Di una bellezza elegante e, negli ultimi tempi, fragile, come la mostra anche Il centro non reggerà, il bel documentario girato dal nipote Griffin Dunne quando già era malata di Parkinson, Didion, nata a Sacramento, in California, da una famiglia borghese il 5 dicembre 1934, è morta a New York il 23 dicembre 2021. Esponente di quel New Journalism che negli anni Sessanta rivoluzionò la scrittura giornalistica liberandola dai legacci stringenti della cronaca, è stata una narratrice di straordinaria, spietata nitidezza. Intellettualmente libera, ha guadagnato nel tempo un’autorevolezza che l’ha consegnata al gotha dell’intellighenzia americana.

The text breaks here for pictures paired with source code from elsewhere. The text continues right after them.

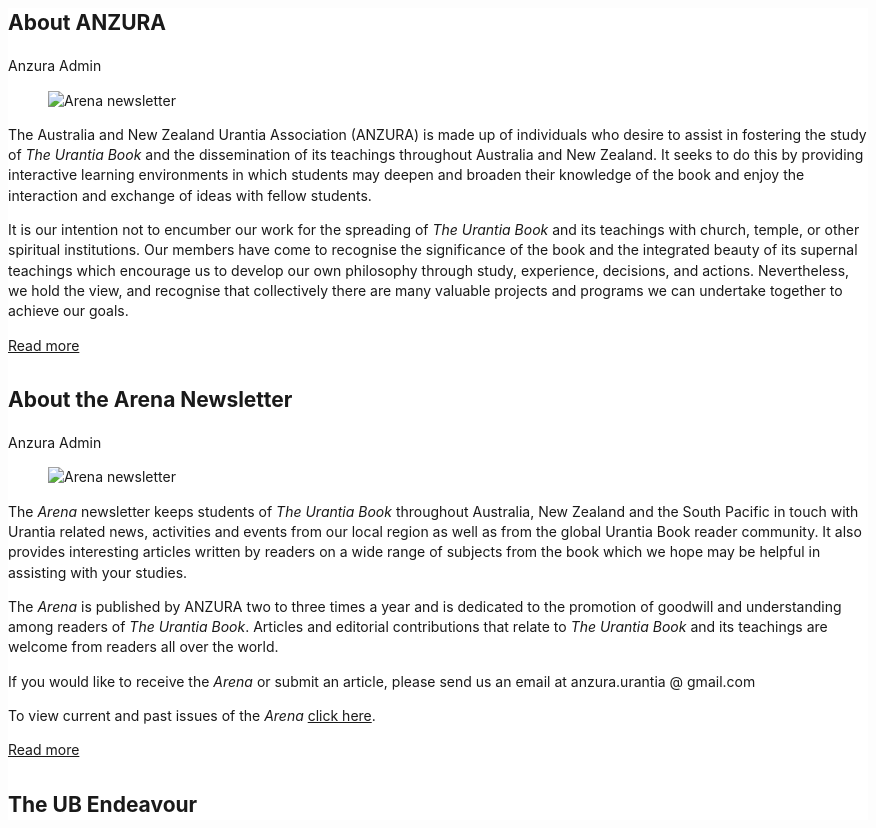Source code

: 
## About ANZURA

Anzura Admin

<figure id="Figure_11" class="image urantiapedia image-style-align-left">
<img src="/image/article/The_Arena/Aust-NZ-snip-300x207.jpg" alt="Arena newsletter">
</figure>

The Australia and New Zealand Urantia Association (ANZURA) is made up of individuals who desire to assist in fostering the study of _The Urantia Book_ and the dissemination of its teachings throughout Australia and New Zealand. It seeks to do this by providing interactive learning environments in which students may deepen and broaden their knowledge of the book and enjoy the interaction and exchange of ideas with fellow students.

It is our intention not to encumber our work for the spreading of _The Urantia Book_ and its teachings with church, temple, or other spiritual institutions. Our members have come to recognise the significance of the book and the integrated beauty of its supernal teachings which encourage us to develop our own philosophy through study, experience, decisions, and actions. Nevertheless, we hold the view, and recognise that collectively there are many valuable projects and programs we can undertake together to achieve our goals.

[Read more](https://anzura.urantia-association.org/2022/01/01/about-anzura/#more-1383)
<br style="clear:both;"/>

## About the Arena Newsletter

Anzura Admin

<figure id="Figure_12" class="image urantiapedia image-style-align-left">
<img src="/image/article/The_Arena/Arena-Image-300x258.jpg" alt="Arena newsletter">
</figure>

The _Arena_ newsletter keeps students of _The Urantia Book_ throughout Australia, New Zealand and the South Pacific in touch with Urantia related news, activities and events from our local region as well as from the global Urantia Book reader community. It also provides interesting articles written by readers on a wide range of subjects from the book which we hope may be helpful in assisting with your studies.

The _Arena_ is published by ANZURA two to three times a year and is dedicated to the promotion of goodwill and understanding among readers of _The Urantia Book_. Articles and editorial contributions that relate to _The Urantia Book_ and its teachings are welcome from readers all over the world.

If you would like to receive the _Arena_ or submit an article, please send us an email at anzura.urantia @ gmail.com

To view current and past issues of the _Arena_ [click here](https://anzura.urantia-association.org/online-arenas/).

[Read more](https://anzura.urantia-association.org/2022/01/01/about-arena-newsletter/#more-645)
<br style="clear:both;"/>

## The UB Endeavour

Il suo stile intimo, modellato su un minimalismo evocativo, spesso diaristico, lo si ritrova sia negli articoli per «Vogue», dove da giovanissima aveva iniziato la sua carriera, e poi per «The Saturday Evening Post», «Life», «Esquire», «New York Times», raccolti in Verso Betlemme e in The White Album, sia nei testi narrativi che attraversano la sua esperienza personale. Il suo riferimento letterario era Ernest Hemingway, ma nelle sue opere non c’è nessuna traccia mimetica dello stile del maestro.

L’esordio nel romanzo è del 1963 con Run, River, a cui seguono diversi titoli narrativi e raccolte di reportage, tra cui quelli di Finzioni politiche che raccontano la democrazia americana attraverso le campagne presidenziali. Ma è negli ultimi vent’anni che la sua vita e il suo modo di fare letteratura registrano una svolta. Nel 2005 vince il National Book Award nella categoria saggistica con L’anno del pensiero magico, in cui indaga con le armi del giornalismo investigativo l’improvvisa malattia della figlia Quintana e la morte di John Gregory Dunne, anche lui critico e scrittore, suo marito, nel bene e nel male, per 39 anni, stroncato da un infarto mentre lei sta mescolando l’insalata per la cena e lui ha appena finito di dirle perché la Prima guerra mondiale è l’avvenimento cruciale da cui deriva tutto il ventesimo secolo.

«Una sera ti metti a tavola e la vita che conoscevi è finita», sono le parole, diventate icastiche, per dire quell’addio impossibile, governato dal pensiero magico del titolo, dall’idea infantile che desiderare fortemente qualcosa possa servire a farla accadere, come non buttare le scarpe di lui, perché quando torna ne avrà bisogno.

Nel 2013 Barack Obama le conferisce la Medaglia per le Humanities: due anni prima era uscito Blue Nights, dove, con una compostezza che brucia, la malattia e la morte della figlia si intrecciano con ricordi, dubbi, riflessioni, domande, rischiarate dalle lunghe e luminose ore serali che segnano il solstizio d’estate.